▶ [CONSIGNES]
**a)** Reformulez en plus court le paragraphe du texte sur l'opinion publique qui commence par « Pour Bryce, il est évident ». Gardez ses faits principaux.
**b)** Recopiez mot pour mot le passage du texte sur l'opinion publique qui va de « Pour Bryce, il » à « de nouveaux pays. ».

▶ [TEXTE]
• • • •
On arrive à la quatrième quand il faut agir. Quand un citoyen doit voter, il vote comme membre d’un parti : ses préventions et sa fidélité au parti l’entraînent et étouffent en général l’hésitation ou la répulsion qu’il aurait pu éprouver. Quand on fait aller les citoyens au scrutin, on produit le même effet que lorsqu’on fait passer un rouleau à vapeur sur les pierres récemment étendues sur une route : les formes angulaires, les pierres en saillie sont enfoncées, et on a une surface uniforme et lisse qui n’existait pas auparavant. Quand un homme a voté, il est engagé : à partir de ce jour, il a intérêt à défendre l’idée qu’il a cherché à faire prévaloir. De plus, l’opinion, qui était probablement multiple au moment du vote, n’a plus ensuite que deux formes. Il y a une idée qui a triomphé et une autre qui a été vaincue[xii]. »
Pour Bryce, il est évident que l’électeur n’est pas un être guidé par sa raison, un être éclairé qui n’agit qu’en fonction de l’intérêt général. Bryce s’interroge sur le fondement de l’acte électoral à une époque où il s’étend à de nouvelles catégories sociales et qui gagne des adhésions dans de nouveaux pays.
« La masse est donc capable d’avoir des sentiments, plutôt que des pensées; et ces sentiments sont basés sur un petit nombre de considérations générales et de raisonnements simples… On me dira peut-être que si cette analyse est vraie des classes ignorantes, elle ne l’est pas des classes instruites. Elle est moins vraie de cette classe qui s’occupe surtout de politique en Europe, et qui certainement raisonne, bien ou mal d’ailleurs. Mais elle ne s’applique pas moins aux commerçants et aux membres de diverses professions qu’aux classes ouvrières : car on ne trouve, parmi les uns comme parmi les autres, que peu de personnes qui se donnent la peine nécessaire, ou qui en aient le loisir ou les connaissances nécessaires pour se faire une opinion indépendante[xiii]. »
Pour ce politologue, il est évident que l’opinion publique est créée par une minorité agissante : « Mais l’opinion ne se développe pas simplement, elle est aussi créée. Il n’y a pas seulement la classe passive des citoyens : il y a aussi la classe active, qui s’occupe avant tout des affaires publiques, qui aspire à créer et à diriger l’opinion[xiv] ».
Même si Bryce accorde une grande importante à une élite dans la formation de l’opinion, il n’en reconnaît pas moins un crédit à la majorité passive qui influe sur l’opinion :
« Il ne faut pas oublier l’influence qu’exerce constamment sur eux [l’élite agissante]. Quelquefois, un homme d’État ou un journaliste éminent s’engage dans une voie où il n’est pas suivi par ceux qui sont généralement de son avis. Il s’aperçoit qu’ils ne le suivent pas, et qu’il faut choisir entre l’isolement et un changement d’opinion. L’homme d’État peut quelquefois se permettre de choisir l’isolement, et il lui arrivera, mais très rarement, de réussir à imposer sa volonté et ses idées à son parti. Le journaliste est cependant obligé de rebrousser chemin s’il s’est engagé par mégarde dans une voie qui ne plaît pas à sa clientèle, parce que les propriétaires du journal songent avant tout à la vente[xv]. »
• • • •
▶ [DONNÉES ENREGISTRÉES]
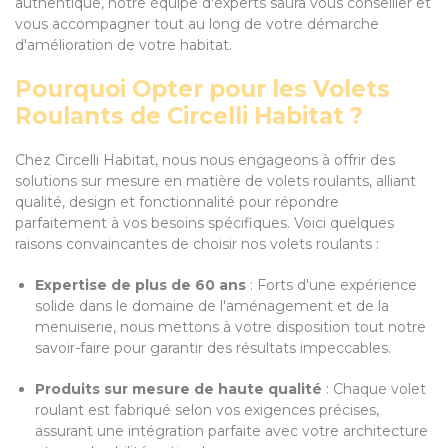
authentique, notre équipe d'experts saura vous conseiller et
vous accompagner tout au long de votre démarche
d'amélioration de votre habitat.
Pourquoi Opter pour les Volets
Roulants de Circelli Habitat ?
Chez Circelli Habitat, nous nous engageons à offrir des
solutions sur mesure en matière de volets roulants, alliant
qualité, design et fonctionnalité pour répondre
parfaitement à vos besoins spécifiques. Voici quelques
raisons convaincantes de choisir nos volets roulants :
Expertise de plus de 60 ans
: Forts d'une expérience
solide dans le domaine de l'aménagement et de la
menuiserie, nous mettons à votre disposition tout notre
savoir-faire pour garantir des résultats impeccables.
Produits sur mesure de haute qualité
: Chaque volet
roulant est fabriqué selon vos exigences précises,
assurant une intégration parfaite avec votre architecture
• • • •
▶ [RÉSULTATS ATTENDUS]
**a)** Selon Bryce, l'électeur n'est pas guidé par la raison. Ce n'est pas non plus un être éclairé qui agit seulement pour l'intérêt général. Bryce se demande sur quoi repose le vote, à une époque où il s'ouvre à de nouvelles catégories sociales et gagne des adhésions dans de nouveaux pays.

**b)**
Pour Bryce, il est évident que l’électeur n’est pas un être guidé par sa raison, un être éclairé qui n’agit qu’en fonction de l’intérêt général. Bryce s’interroge sur le fondement de l’acte électoral à une époque où il s’étend à de nouvelles catégories sociales et qui gagne des adhésions dans de nouveaux pays.